Both Minneapolis and St. Paul have seen their tax bases grow in recent years. But the new developments aren’t enough to ease the burden on homeowners.

Property tax bills fluctuate based on a complex calculation of how the total levy is spread over residential, apartment and commercial properties with shifting values.

Both cities have seen growth through new construction, most evident in downtown apartment buildings.

But Minneapolis Chief Financial Officer Mark Ruff noted that about 80 percent of the tax capacity growth in that city comes from rising property values.

“We’d have to have less than a 2 percent levy increase in order to make more than half the people not have a tax increase,” Ruff said.

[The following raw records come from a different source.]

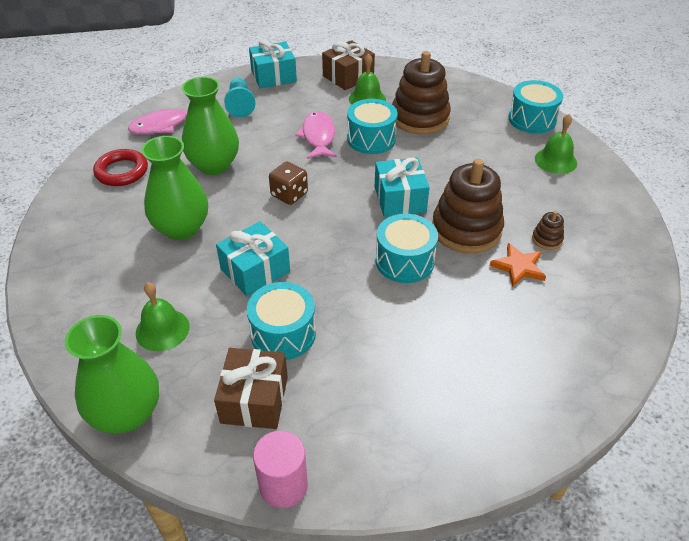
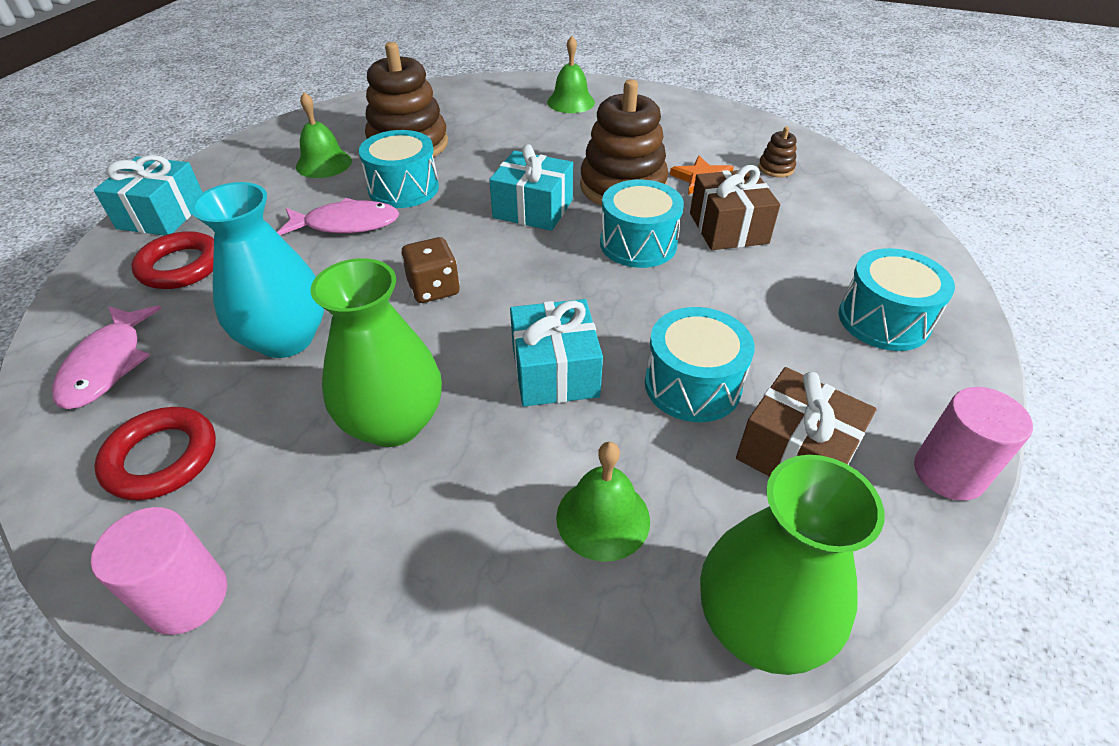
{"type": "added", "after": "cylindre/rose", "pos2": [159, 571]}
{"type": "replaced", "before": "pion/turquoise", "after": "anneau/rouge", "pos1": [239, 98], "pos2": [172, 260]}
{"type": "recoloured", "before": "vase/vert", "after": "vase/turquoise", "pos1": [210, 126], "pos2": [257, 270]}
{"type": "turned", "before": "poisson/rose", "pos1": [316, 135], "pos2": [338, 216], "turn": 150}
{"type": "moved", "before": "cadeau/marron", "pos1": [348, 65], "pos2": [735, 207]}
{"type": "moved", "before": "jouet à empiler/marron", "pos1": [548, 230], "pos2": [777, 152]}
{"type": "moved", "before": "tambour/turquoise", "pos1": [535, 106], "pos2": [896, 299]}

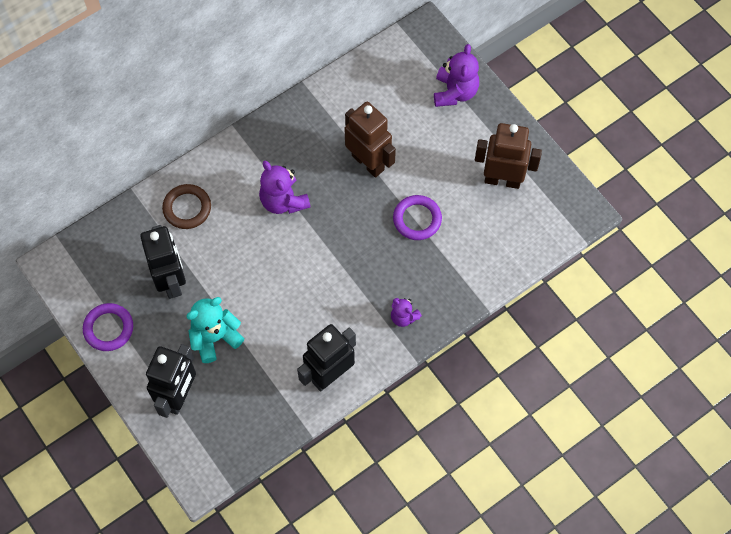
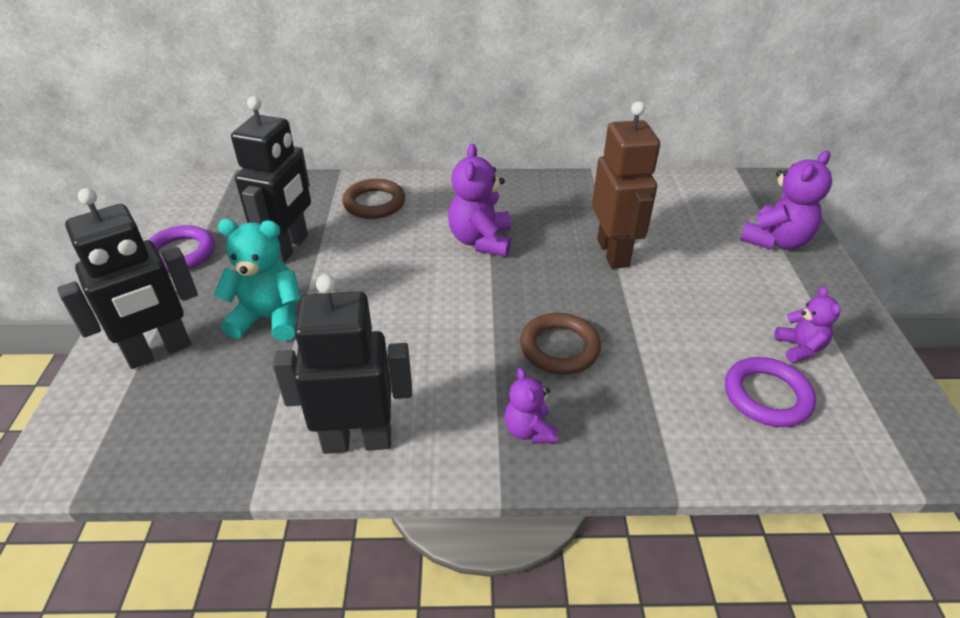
{"type": "added", "after": "anneau/marron", "pos2": [560, 344]}
{"type": "moved", "before": "anneau/violet", "pos1": [417, 217], "pos2": [770, 392]}
{"type": "replaced", "before": "robot/marron", "after": "ours en peluche/violet", "pos1": [508, 156], "pos2": [807, 324]}

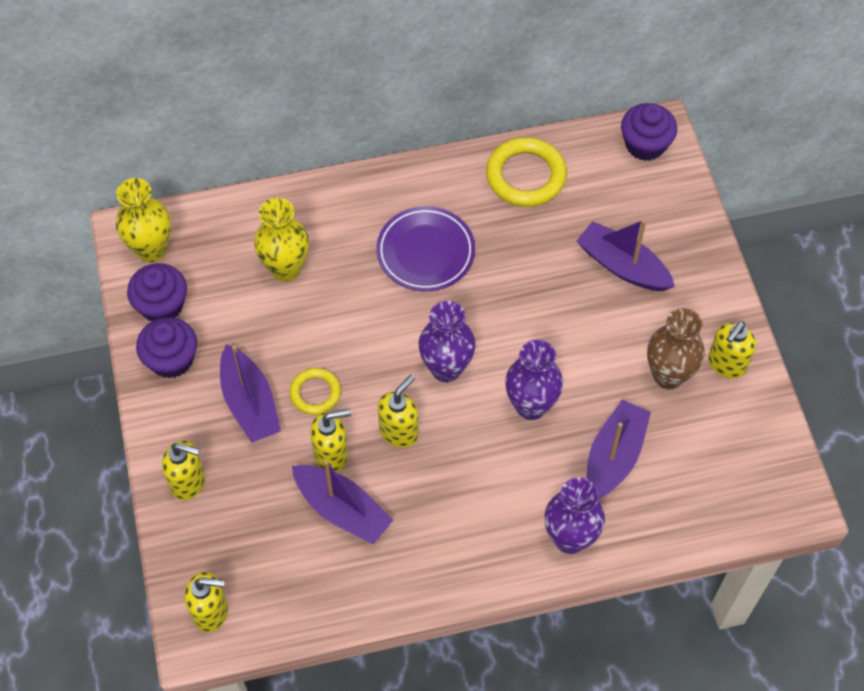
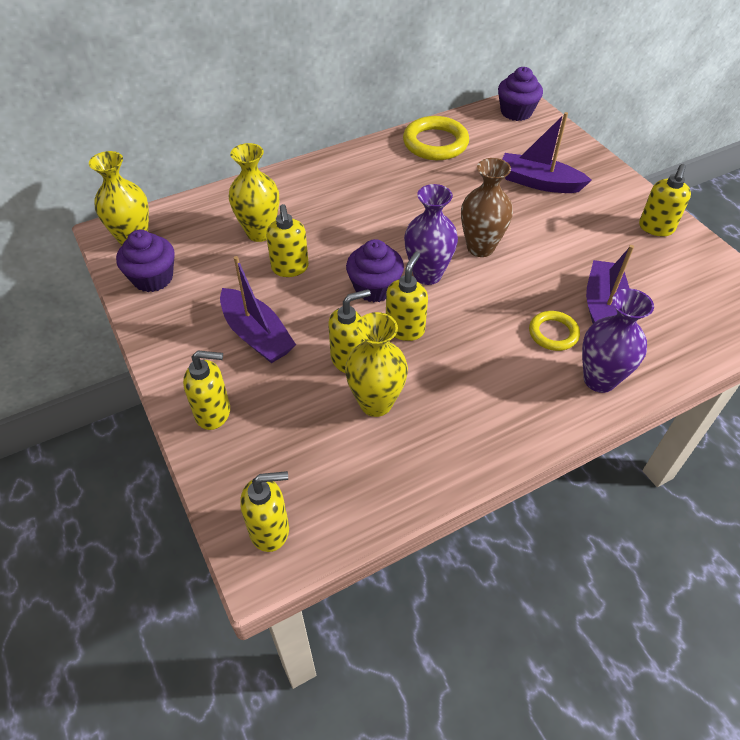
{"type": "added", "after": "distributeur de savon/jaune", "pos2": [287, 240]}
{"type": "replaced", "before": "bateau/violet", "after": "vase/jaune", "pos1": [342, 502], "pos2": [376, 364]}
{"type": "moved", "before": "muffin/violet", "pos1": [166, 347], "pos2": [375, 270]}
{"type": "moved", "before": "vase/marron", "pos1": [676, 348], "pos2": [487, 207]}
{"type": "moved", "before": "anneau/jaune", "pos1": [315, 391], "pos2": [554, 331]}
{"type": "removed", "before": "assiette/violet", "pos1": [425, 248]}
{"type": "removed", "before": "vase/violet", "pos1": [534, 380]}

There are other pressures. Taxes now being paid on five new buildings, including Nic on Fifth, 222 Hennepin and 4Marq apartment buildings in downtown Minneapolis, will be siphoned off into a special streetcar fund established by the Council in 2013.

And the city’s net obligation to the region’s pool of shared commercial and industrial tax base — known as fiscal disparities — will rise from about $3 million to upward of $10 million, due to growing commercial values.

In St. Paul, more than half the levy will end up falling on residential properties, due in part to St. Paul’s large number of tax-exempt educational, religious and government institutions.

Unlike other cities, St. Paul assesses almost all properties for street maintenance, but the Minnesota Supreme Court ruled last month that those assessments are actually taxes that are being levied improperly.

The case was sent back to district court, and its impact on the city’s budget is not yet certain.

Adding to the pressure, the city found out this summer that it would not get $3 million in additional state aid it was banking on. Coleman chose to increase the levy further rather than cut new initiatives.